Material for this task ::

•••••

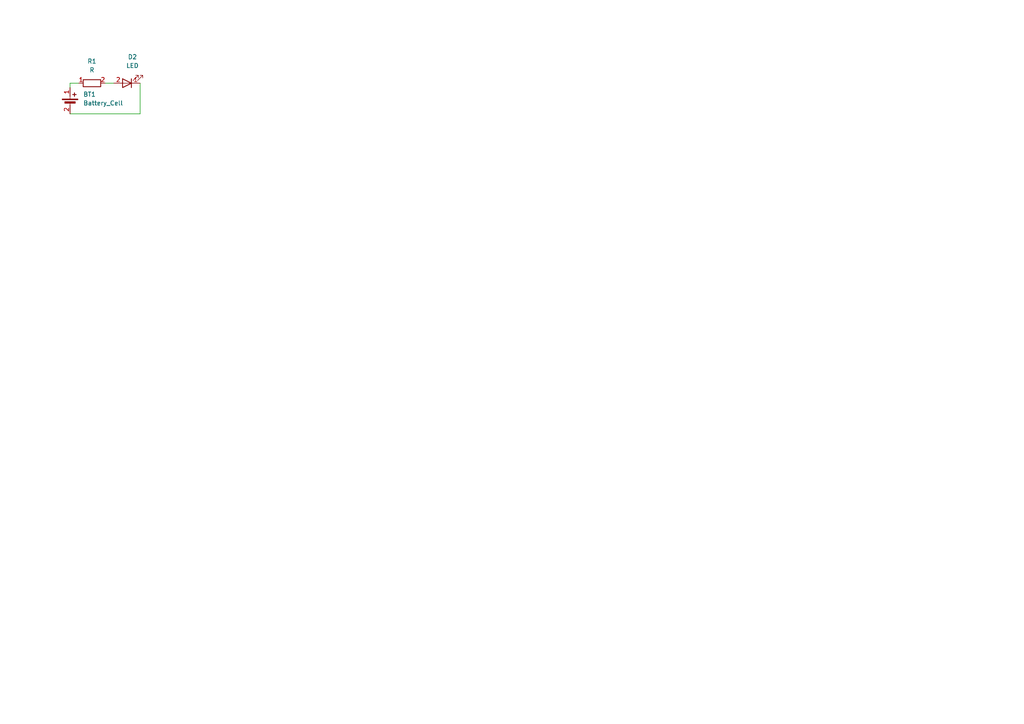
<source format=kicad_sch>
(kicad_sch
	(version 20231120)
	(generator "eeschema")
	(generator_version "8.0")
	(uuid "5e0a8986-7a8c-4dc0-8f4d-1eeae1646d70")
	(paper "A4")
	
	(wire
		(pts
			(xy 22.86 24.13) (xy 20.32 24.13)
		)
		(stroke
			(width 0)
			(type default)
		)
		(uuid "0add72dd-71f2-45da-a538-f706a2fdfcae")
	)
	(wire
		(pts
			(xy 20.32 24.13) (xy 20.32 25.4)
		)
		(stroke
			(width 0)
			(type default)
		)
		(uuid "0b15fccd-0e26-48fc-93be-cdcd2bcb34db")
	)
	(wire
		(pts
			(xy 20.32 33.02) (xy 40.64 33.02)
		)
		(stroke
			(width 0)
			(type default)
		)
		(uuid "48a9cfba-88fb-48e6-9e54-d622c776fd39")
	)
	(wire
		(pts
			(xy 40.64 24.13) (xy 40.64 33.02)
		)
		(stroke
			(width 0)
			(type default)
		)
		(uuid "8e80464d-c82f-437b-bf57-6ffe72e1fa8d")
	)
	(wire
		(pts
			(xy 30.48 24.13) (xy 33.02 24.13)
		)
		(stroke
			(width 0)
			(type default)
		)
		(uuid "e7055fbf-879d-4d0e-b611-c6130fb3beb9")
	)
	(symbol
		(lib_id "Device:LED")
		(at 36.83 24.13 180)
		(unit 1)
		(exclude_from_sim no)
		(in_bom yes)
		(on_board yes)
		(dnp no)
		(fields_autoplaced yes)
		(uuid "5015dd0b-07a5-49e8-978f-7198047fef96")
		(property "Reference" "D2"
			(at 38.4175 16.51 0)
			(effects
				(font
					(size 1.27 1.27)
				)
			)
		)
		(property "Value" "LED"
			(at 38.4175 19.05 0)
			(effects
				(font
					(size 1.27 1.27)
				)
			)
		)
		(property "Footprint" "LED_SMD:LED_0805_2012Metric_Pad1.15x1.40mm_HandSolder"
			(at 36.83 24.13 0)
			(effects
				(font
					(size 1.27 1.27)
				)
				(hide yes)
			)
		)
		(property "Datasheet" "~"
			(at 36.83 24.13 0)
			(effects
				(font
					(size 1.27 1.27)
				)
				(hide yes)
			)
		)
		(property "Description" "Light emitting diode"
			(at 36.83 24.13 0)
			(effects
				(font
					(size 1.27 1.27)
				)
				(hide yes)
			)
		)
		(pin "2"
			(uuid "0664a9c1-c86b-4150-84bc-c4680fdfc812")
		)
		(pin "1"
			(uuid "aba3789b-3ab4-4c86-8692-56ac878c468a")
		)
		(instances
			(project ""
				(path "/5e0a8986-7a8c-4dc0-8f4d-1eeae1646d70"
					(reference "D2")
					(unit 1)
				)
			)
		)
	)
	(symbol
		(lib_id "Device:R")
		(at 26.67 24.13 90)
		(unit 1)
		(exclude_from_sim no)
		(in_bom yes)
		(on_board yes)
		(dnp no)
		(fields_autoplaced yes)
		(uuid "a135e0b5-0e4b-4207-a8a4-b724b2ca00ac")
		(property "Reference" "R1"
			(at 26.67 17.78 90)
			(effects
				(font
					(size 1.27 1.27)
				)
			)
		)
		(property "Value" "R"
			(at 26.67 20.32 90)
			(effects
				(font
					(size 1.27 1.27)
				)
			)
		)
		(property "Footprint" "Resistor_SMD:R_0805_2012Metric_Pad1.20x1.40mm_HandSolder"
			(at 26.67 25.908 90)
			(effects
				(font
					(size 1.27 1.27)
				)
				(hide yes)
			)
		)
		(property "Datasheet" "~"
			(at 26.67 24.13 0)
			(effects
				(font
					(size 1.27 1.27)
				)
				(hide yes)
			)
		)
		(property "Description" "Resistor"
			(at 26.67 24.13 0)
			(effects
				(font
					(size 1.27 1.27)
				)
				(hide yes)
			)
		)
		(pin "2"
			(uuid "3823d937-2a27-4d35-920b-7c2a2256d0b6")
		)
		(pin "1"
			(uuid "0fc0c03b-de90-45ed-bb76-4106c4a1e388")
		)
		(instances
			(project ""
				(path "/5e0a8986-7a8c-4dc0-8f4d-1eeae1646d70"
					(reference "R1")
					(unit 1)
				)
			)
		)
	)
	(symbol
		(lib_id "Device:Battery_Cell")
		(at 20.32 30.48 0)
		(unit 1)
		(exclude_from_sim no)
		(in_bom yes)
		(on_board yes)
		(dnp no)
		(fields_autoplaced yes)
		(uuid "faa9078d-44a4-44ba-9088-3d48e45685e7")
		(property "Reference" "BT1"
			(at 24.13 27.3684 0)
			(effects
				(font
					(size 1.27 1.27)
				)
				(justify left)
			)
		)
		(property "Value" "Battery_Cell"
			(at 24.13 29.9084 0)
			(effects
				(font
					(size 1.27 1.27)
				)
				(justify left)
			)
		)
		(property "Footprint" "FS_3_Global_Footprint_Library:MS621FE-FL11E_SEC"
			(at 20.32 28.956 90)
			(effects
				(font
					(size 1.27 1.27)
				)
				(hide yes)
			)
		)
		(property "Datasheet" "~"
			(at 20.32 28.956 90)
			(effects
				(font
					(size 1.27 1.27)
				)
				(hide yes)
			)
		)
		(property "Description" "Single-cell battery"
			(at 20.32 30.48 0)
			(effects
				(font
					(size 1.27 1.27)
				)
				(hide yes)
			)
		)
		(pin "1"
			(uuid "c9ae6a6c-0b80-42e3-9fdb-62e883c166e2")
		)
		(pin "2"
			(uuid "62ab64e7-6bd1-4acc-b1d3-f7ab9cb429c3")
		)
		(instances
			(project ""
				(path "/5e0a8986-7a8c-4dc0-8f4d-1eeae1646d70"
					(reference "BT1")
					(unit 1)
				)
			)
		)
	)
	(sheet_instances
		(path "/"
			(page "1")
		)
	)
)

</source>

•••••

Task statement :: Copy each line above containing the string "Description".

Your response ::
		(property "Description" "Light emitting diode"
		(property "Description" "Resistor"
		(property "Description" "Single-cell battery"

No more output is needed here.